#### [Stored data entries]
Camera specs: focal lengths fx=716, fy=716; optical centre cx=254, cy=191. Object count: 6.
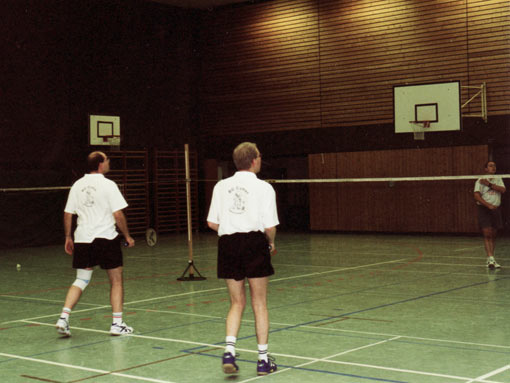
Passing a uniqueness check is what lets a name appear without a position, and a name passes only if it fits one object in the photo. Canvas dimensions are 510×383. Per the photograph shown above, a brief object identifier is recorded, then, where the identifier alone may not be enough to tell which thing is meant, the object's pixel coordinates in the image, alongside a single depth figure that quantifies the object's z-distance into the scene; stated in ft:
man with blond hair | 17.93
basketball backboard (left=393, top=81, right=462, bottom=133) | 60.44
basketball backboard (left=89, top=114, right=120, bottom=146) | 69.46
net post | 38.37
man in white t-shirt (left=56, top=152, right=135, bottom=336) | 23.76
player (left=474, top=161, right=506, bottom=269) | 39.91
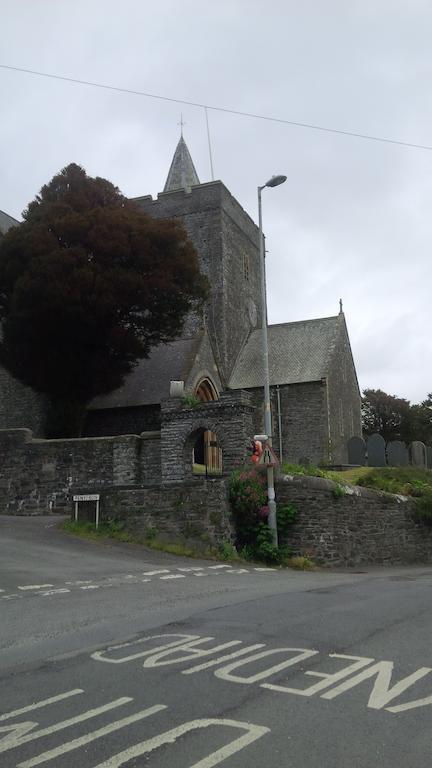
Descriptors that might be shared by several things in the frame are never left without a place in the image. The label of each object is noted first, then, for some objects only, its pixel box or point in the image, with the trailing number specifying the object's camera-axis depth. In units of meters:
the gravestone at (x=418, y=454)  27.73
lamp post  15.62
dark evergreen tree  24.88
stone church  28.86
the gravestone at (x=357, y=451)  26.91
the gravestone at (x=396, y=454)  26.41
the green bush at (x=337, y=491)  16.41
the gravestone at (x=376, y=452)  26.38
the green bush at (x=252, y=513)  15.97
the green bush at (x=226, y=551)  15.13
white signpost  16.45
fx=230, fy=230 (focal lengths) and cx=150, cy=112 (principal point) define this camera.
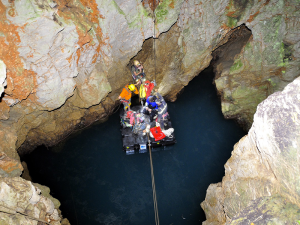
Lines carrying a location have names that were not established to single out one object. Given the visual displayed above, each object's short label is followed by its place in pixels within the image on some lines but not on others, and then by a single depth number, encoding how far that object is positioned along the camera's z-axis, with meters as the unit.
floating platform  7.78
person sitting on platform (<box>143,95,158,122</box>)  7.01
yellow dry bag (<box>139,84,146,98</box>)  7.49
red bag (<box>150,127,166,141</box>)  7.78
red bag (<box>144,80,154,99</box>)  7.51
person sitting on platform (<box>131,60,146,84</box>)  7.97
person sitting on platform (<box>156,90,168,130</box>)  7.18
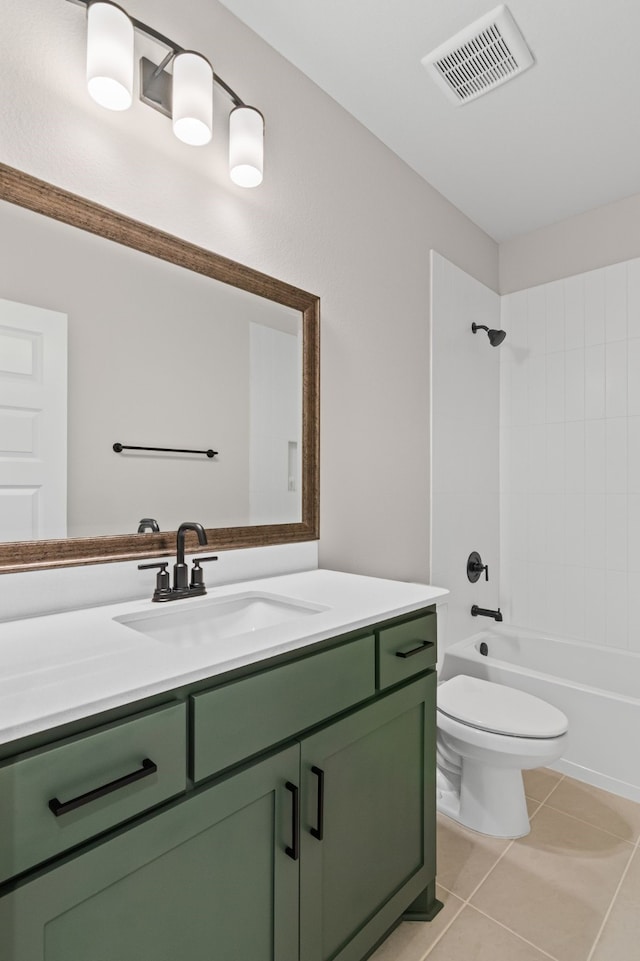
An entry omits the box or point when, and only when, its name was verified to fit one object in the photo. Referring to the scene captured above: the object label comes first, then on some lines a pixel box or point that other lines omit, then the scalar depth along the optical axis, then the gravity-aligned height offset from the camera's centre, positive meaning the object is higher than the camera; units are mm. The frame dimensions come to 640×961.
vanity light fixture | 1141 +964
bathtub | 2043 -883
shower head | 2672 +765
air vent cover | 1577 +1381
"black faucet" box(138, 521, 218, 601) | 1271 -235
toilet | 1697 -877
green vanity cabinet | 704 -576
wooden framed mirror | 1132 +260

#### [WORK TASK]
Please copy out from the data above, without any picture, exactly the lines running from the one that holds "the gravestone at (x=396, y=454)" through the one that holds "green vanity cabinet | 704 -576", and nothing beyond them.

#### [SOLUTION BELOW]
the gravestone at (x=396, y=454)  26.41
the green bush at (x=337, y=491)  16.41
the gravestone at (x=376, y=452)  26.38
the green bush at (x=252, y=513)  15.97
the green bush at (x=226, y=551)  15.13
white signpost  16.45
fx=230, fy=230 (focal lengths) and cx=150, cy=112 (principal point) define this camera.
Lines carrying a location have names that were not established to single out one object. Given the visual displayed above, each object's short label is followed by its place in pixels within the image on some lines but not on others, and then by a single depth number, encoding how far that object is positioned along the camera's z-axis, with meters as the unit.
floating platform  7.78
person sitting on platform (<box>143,95,158,122</box>)  7.01
yellow dry bag (<box>139,84,146,98</box>)  7.49
red bag (<box>150,127,166,141</box>)  7.78
red bag (<box>144,80,154,99</box>)  7.51
person sitting on platform (<box>131,60,146,84</box>)  7.97
person sitting on platform (<box>156,90,168,130</box>)  7.18
An entry omits the box or point when, and only when, its name was verified to fit one object in the photo. Referring to the scene captured above: the object label comes first, then on some lines a pixel box or point that other lines omit, then the scalar depth along the optical axis, then the gravity-aligned height offset from the camera's centre, positive meaning the object is higher than the camera; units are mm. The frame dimensions come to 640×961.
vanity light fixture | 1141 +964
bathtub | 2043 -883
shower head | 2672 +765
air vent cover | 1577 +1381
"black faucet" box(138, 521, 218, 601) | 1271 -235
toilet | 1697 -877
green vanity cabinet | 704 -576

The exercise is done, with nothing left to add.